▶ Task to complete: Nothing but a number is needed: the count of lines below that include "pyautogui".

▶ Raw data:

——

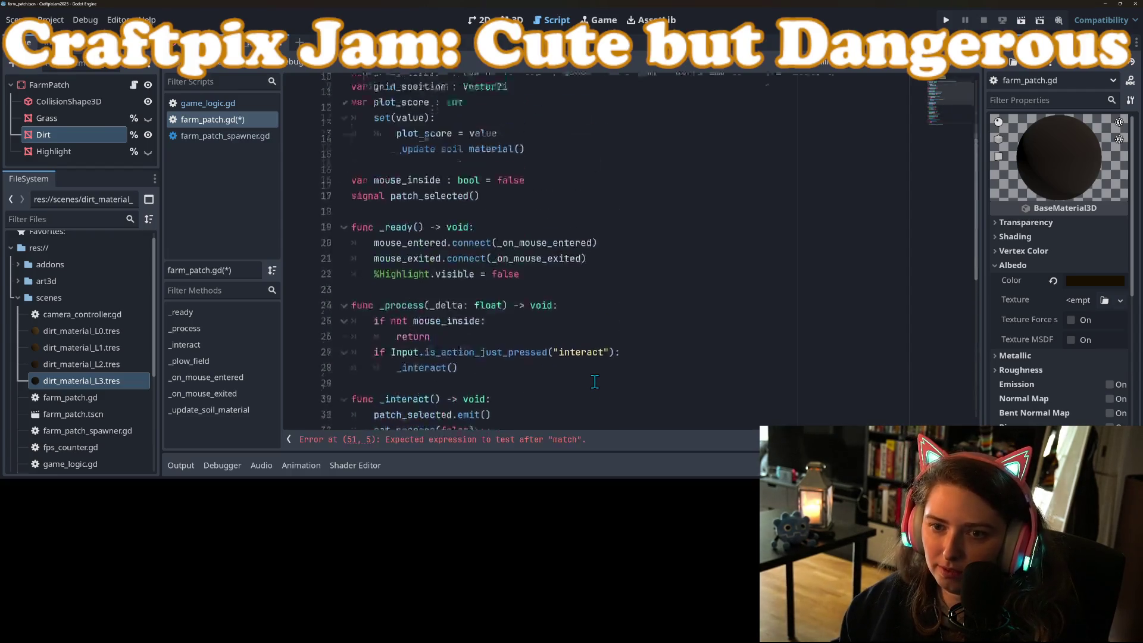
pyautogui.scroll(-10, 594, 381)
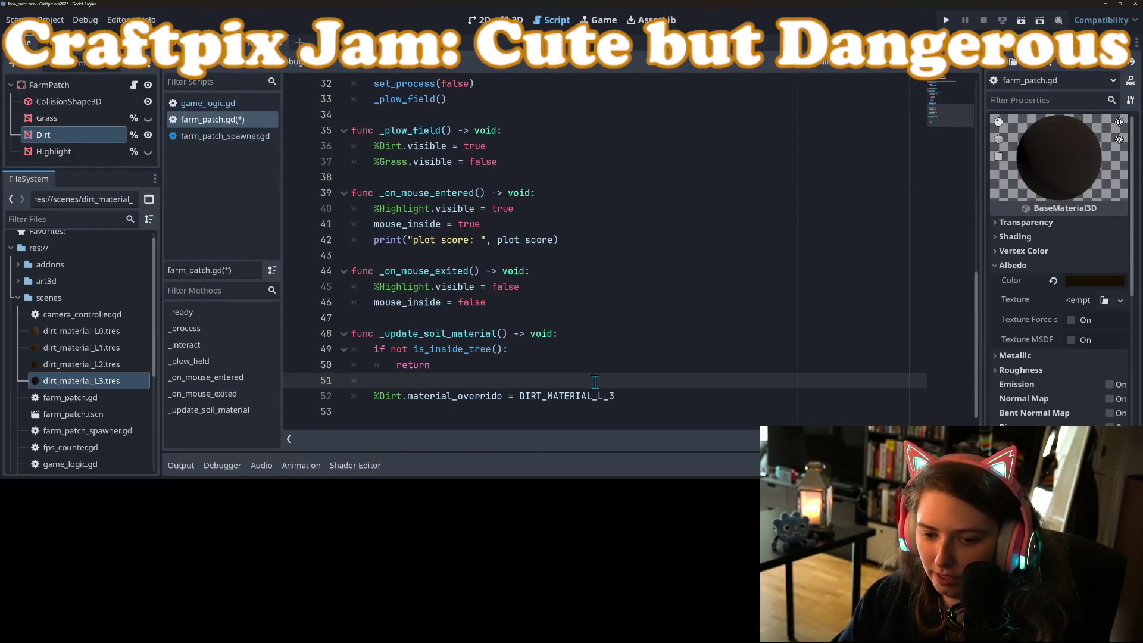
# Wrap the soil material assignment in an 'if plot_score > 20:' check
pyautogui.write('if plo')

——

▶ Result: 2